--- Письменное задание 1 ---
Перепишите фрагмент текста документа, начиная со слов "Во-вторых, Солженицын настолько" и продолжая до слов "(например, в России).", заменив "Солженицын" на "писатель".
--- Письменное задание 2 ---
До какого времени, согласно тексту документа, феодализм продержался в некоторых частях Европы?

--- Текст документа ---
■ ■ ■ ■
Во-вторых, Солженицын настолько убеждён в своей правоте, что использует все возможные способы подтвердить свою точку зрения. Его взгляд на историю, откровенно говоря, наивен. Фраза о том, что ренессанс стал логичным продолжением феодализма, поскольку людям надоела междоусобная вражда, показывает его невладение материалом. Ренессанс возник вследствие стечения большого числа факторов, в первую очередь, за счёт возросшего благосостояния итальянских городов-государств в условиях жесточайшей политической конкуренции между собой. Феодализм мог не прекратиться, а в некоторых частях Европы он успешно продержался до конца 19 века (например, в России).
Автор этой речи утверждает, что западная модель теряет привлекательность в мире. Мне очень жаль, но насколько я не люблю телевидение и презираю «айпеды», американская модель по-прежнему наиболее привлекательная в мире. От Китая до Венесуэлы, молодёжь мечтает об «айфоне», джинсах и кока-коле, а не о соломенной шляпе или тарелке риса.
■ ■ ■ ■
--- Предоставленные данные ---
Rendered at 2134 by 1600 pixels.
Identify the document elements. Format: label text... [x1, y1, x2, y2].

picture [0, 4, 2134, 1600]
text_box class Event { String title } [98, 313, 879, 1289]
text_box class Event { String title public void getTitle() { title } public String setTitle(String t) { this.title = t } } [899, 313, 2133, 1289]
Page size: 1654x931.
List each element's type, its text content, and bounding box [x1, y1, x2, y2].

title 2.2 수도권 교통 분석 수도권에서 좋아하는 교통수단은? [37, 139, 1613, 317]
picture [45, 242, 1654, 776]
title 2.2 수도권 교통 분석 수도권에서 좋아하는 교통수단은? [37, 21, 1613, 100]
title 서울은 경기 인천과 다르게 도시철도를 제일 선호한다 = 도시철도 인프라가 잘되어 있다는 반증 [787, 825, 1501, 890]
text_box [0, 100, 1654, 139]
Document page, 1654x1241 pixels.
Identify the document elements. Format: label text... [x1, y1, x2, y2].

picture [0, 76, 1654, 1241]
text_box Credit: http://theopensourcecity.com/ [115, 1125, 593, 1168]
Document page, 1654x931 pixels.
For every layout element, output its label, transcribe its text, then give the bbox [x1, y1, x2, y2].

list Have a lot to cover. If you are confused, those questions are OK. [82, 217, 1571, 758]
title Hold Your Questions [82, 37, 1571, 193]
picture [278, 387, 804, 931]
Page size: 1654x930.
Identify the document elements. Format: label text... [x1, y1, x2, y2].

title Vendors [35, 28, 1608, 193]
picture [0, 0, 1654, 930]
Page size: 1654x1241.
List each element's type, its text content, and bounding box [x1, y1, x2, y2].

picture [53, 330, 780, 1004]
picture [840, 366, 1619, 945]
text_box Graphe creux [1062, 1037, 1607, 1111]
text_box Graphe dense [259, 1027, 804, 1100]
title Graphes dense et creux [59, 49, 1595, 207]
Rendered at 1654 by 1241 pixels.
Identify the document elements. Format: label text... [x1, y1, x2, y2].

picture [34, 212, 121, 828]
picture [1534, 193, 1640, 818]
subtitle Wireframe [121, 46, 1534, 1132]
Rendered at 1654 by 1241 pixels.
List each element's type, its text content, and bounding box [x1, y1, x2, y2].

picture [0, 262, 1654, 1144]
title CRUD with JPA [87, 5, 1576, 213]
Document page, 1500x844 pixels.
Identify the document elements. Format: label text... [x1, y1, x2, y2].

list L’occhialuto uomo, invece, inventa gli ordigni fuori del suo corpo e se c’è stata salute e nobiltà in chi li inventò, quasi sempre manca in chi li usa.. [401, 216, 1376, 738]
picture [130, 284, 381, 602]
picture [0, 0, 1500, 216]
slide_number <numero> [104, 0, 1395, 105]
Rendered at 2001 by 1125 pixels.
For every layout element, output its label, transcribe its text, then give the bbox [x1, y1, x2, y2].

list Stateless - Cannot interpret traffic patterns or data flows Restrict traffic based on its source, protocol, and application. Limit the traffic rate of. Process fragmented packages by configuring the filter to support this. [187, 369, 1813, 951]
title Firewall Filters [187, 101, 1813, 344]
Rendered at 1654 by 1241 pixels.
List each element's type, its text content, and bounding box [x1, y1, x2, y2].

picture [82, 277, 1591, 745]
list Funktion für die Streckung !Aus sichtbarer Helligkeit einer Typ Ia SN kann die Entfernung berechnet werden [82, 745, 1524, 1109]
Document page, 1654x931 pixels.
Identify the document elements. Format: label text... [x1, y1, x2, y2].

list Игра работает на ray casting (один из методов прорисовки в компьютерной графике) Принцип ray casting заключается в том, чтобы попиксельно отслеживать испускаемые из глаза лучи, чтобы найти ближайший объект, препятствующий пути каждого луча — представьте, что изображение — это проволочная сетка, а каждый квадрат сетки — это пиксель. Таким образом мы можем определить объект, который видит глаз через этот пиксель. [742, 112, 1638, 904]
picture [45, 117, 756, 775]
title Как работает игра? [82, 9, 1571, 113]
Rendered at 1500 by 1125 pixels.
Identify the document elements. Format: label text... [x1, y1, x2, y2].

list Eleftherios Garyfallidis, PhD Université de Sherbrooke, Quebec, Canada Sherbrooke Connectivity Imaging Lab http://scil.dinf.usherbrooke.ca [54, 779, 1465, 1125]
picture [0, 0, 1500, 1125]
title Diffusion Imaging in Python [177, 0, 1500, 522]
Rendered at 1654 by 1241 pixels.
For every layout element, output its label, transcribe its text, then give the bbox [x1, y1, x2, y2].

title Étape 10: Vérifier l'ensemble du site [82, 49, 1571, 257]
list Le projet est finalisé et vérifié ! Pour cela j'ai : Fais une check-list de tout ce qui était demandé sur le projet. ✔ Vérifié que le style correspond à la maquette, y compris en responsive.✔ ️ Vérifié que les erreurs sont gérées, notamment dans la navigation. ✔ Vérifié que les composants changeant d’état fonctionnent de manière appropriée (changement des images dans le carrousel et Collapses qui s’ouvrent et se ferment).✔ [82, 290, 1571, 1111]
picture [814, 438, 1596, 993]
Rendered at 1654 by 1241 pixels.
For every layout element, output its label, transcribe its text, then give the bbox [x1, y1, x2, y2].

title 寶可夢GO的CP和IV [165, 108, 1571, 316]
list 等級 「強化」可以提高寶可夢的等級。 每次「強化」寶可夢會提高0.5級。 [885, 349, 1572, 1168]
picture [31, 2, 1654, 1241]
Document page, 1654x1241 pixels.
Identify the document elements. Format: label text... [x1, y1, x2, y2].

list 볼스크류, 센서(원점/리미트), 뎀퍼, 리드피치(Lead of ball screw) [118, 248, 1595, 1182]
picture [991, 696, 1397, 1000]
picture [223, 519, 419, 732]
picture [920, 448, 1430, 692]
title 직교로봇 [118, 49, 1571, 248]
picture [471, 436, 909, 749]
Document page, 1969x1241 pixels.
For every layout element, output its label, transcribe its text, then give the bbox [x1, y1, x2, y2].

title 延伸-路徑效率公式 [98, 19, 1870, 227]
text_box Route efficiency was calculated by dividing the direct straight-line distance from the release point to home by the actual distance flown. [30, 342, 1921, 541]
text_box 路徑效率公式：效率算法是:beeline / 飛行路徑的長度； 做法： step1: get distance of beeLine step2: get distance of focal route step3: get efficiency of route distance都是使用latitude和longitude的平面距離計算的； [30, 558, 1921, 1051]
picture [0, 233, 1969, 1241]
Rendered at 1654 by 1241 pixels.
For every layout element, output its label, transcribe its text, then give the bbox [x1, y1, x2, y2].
■ ■ ■ ■
--- Решение задания 1 ---
Во-вторых, писатель настолько убеждён в своей правоте, что использует все возможные способы подтвердить свою точку зрения. Его взгляд на историю, откровенно говоря, наивен. Фраза о том, что ренессанс стал логичным продолжением феодализма, поскольку людям надоела междоусобная вражда, показывает его невладение материалом. Ренессанс возник вследствие стечения большого числа факторов, в первую очередь, за счёт возросшего благосостояния итальянских городов-государств в условиях жесточайшей политической конкуренции между собой. Феодализм мог не прекратиться, а в некоторых частях Европы он успешно продержался до конца 19 века (например, в России).

--- Решение задания 2 ---
До конца 19 века, например в России.